Best practice: the perfect CIO CV
* Education
Computer Science is no longer a de facto requirement at degree level for IT leadership. The CVs of the IT leaders interviewed for this article had a combination of politics and engineering Bachelors or no university degree at all. But the ideal candidate has a high IQ and is able to assimilate a great deal of technical and business information and see the underlying shape of it quickly.
* Career Path
Working at organisations that people have heard of lends more credibility to your job path. Chopping and changing matters less than a consistent progress upward at companies that have cachet.

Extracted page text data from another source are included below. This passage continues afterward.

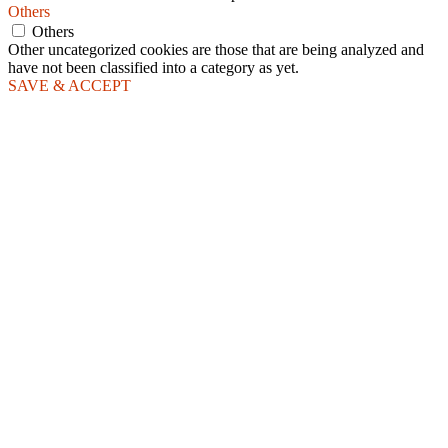
Others
Others
Other uncategorized cookies are those that are being analyzed and
have not been classified into a category as yet.
SAVE & ACCEPT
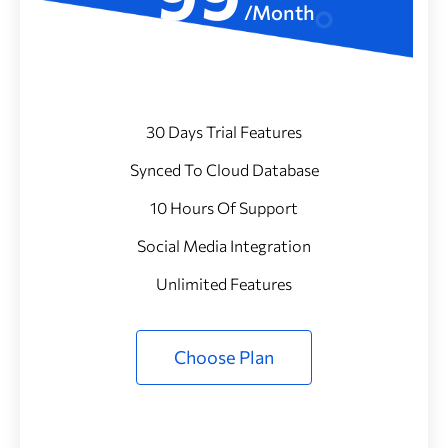
/Month
30 Days Trial Features
Synced To Cloud Database
10 Hours Of Support
Social Media Integration
Unlimited Features
Choose Plan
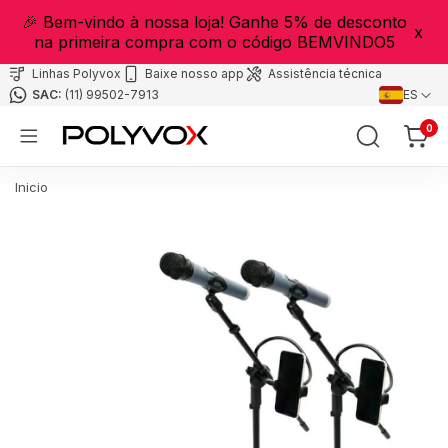
🎉 Bem-vindo à nossa loja! Ganhe 5% de desconto
x
na primeira compra com o código BEMVINDO5
Linhas Polyvox
Baixe nosso app
Assistência técnica
(11) 99502-7913
ES
0
Inicio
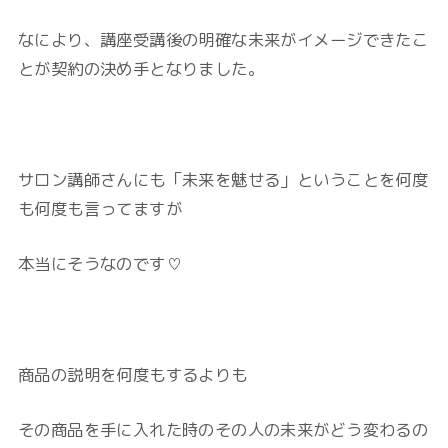
なにより、講座受講後の明確な未来がイメージできたこ
とが契約の決め手となりました。
サロン講師さんにも「未来を魅せる」ということを何度
も何度も言ってますが
本当にそうなのです♡
商品の説明を何度もするよりも
その商品を手に入れた時のその人の未来がどう変わるの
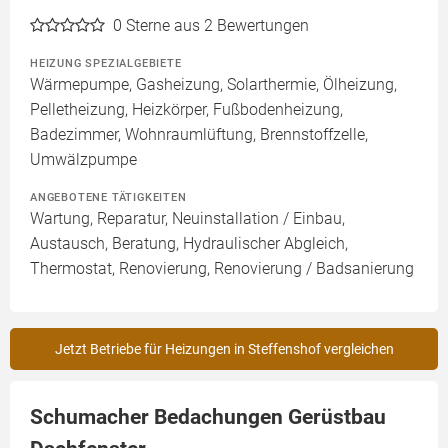
0
Sterne aus 2 Bewertungen
HEIZUNG SPEZIALGEBIETE
Wärmepumpe, Gasheizung, Solarthermie, Ölheizung,
Pelletheizung, Heizkörper, Fußbodenheizung,
Badezimmer, Wohnraumlüftung, Brennstoffzelle,
Umwälzpumpe
ANGEBOTENE TÄTIGKEITEN
Wartung, Reparatur, Neuinstallation / Einbau,
Austausch, Beratung, Hydraulischer Abgleich,
Thermostat, Renovierung, Renovierung / Badsanierung
Jetzt Betriebe für Heizungen in Steffenshof vergleichen
Schumacher Bedachungen Gerüstbau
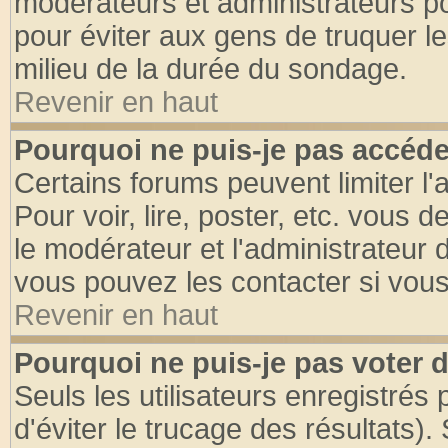
modérateurs et administrateurs pou
pour éviter aux gens de truquer l
milieu de la durée du sondage.
Revenir en haut
Pourquoi ne puis-je pas accéde
Certains forums peuvent limiter l'
Pour voir, lire, poster, etc. vous 
le modérateur et l'administrateur
vous pouvez les contacter si vous
Revenir en haut
Pourquoi ne puis-je pas voter
Seuls les utilisateurs enregistrés
d'éviter le trucage des résultats)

* Roles And Responsibilities
To attain a top, business-facing job it is no use simply moving up the standard IT ladder of developer, analyst/programmer, team leader, project manager, and so on. This will focus you too much as a solely technical person. At some point, try to work in a parallel business function, ideally a separate profit centre, as an IT person if necessary, but perhaps as a middle manager with a clearer business remit. You are moulding yourself as a rounded business person who knows what the bottom line is – prove it.
* Skills Mix
Can you match most of these characteristics: you are visionary, understand where the business is going and what it will look like; you are revenue not cost focused, and can provide ways to grow income not just control cost; possess collaboration skills of the first rank; you have worked on successful change management projects; you want to break the rules and create new ones using imagination and tenacity; you are an expert on corporate governance; you are a superb human capital engineer, able to spot and nurture talent? If you can claim to have these characteristics you would be a heavy-hitter in today’s job stakes.
* Personality
It is almost a cliché of IT management, but that does not make it any less true. The introverted techie of old is not the sort of person chief executives want to lead their business-IT initiatives. Instead, concentrate on soft skills and aptitudes: ability to listen and communicate, the two are not always synonymous; awareness of corporate politics; consistent marketing, not selling, of your skills, expertise and desire to contribute. Think about working with a business coach or taking some independent training or assessment as a first step to working on any weak spots.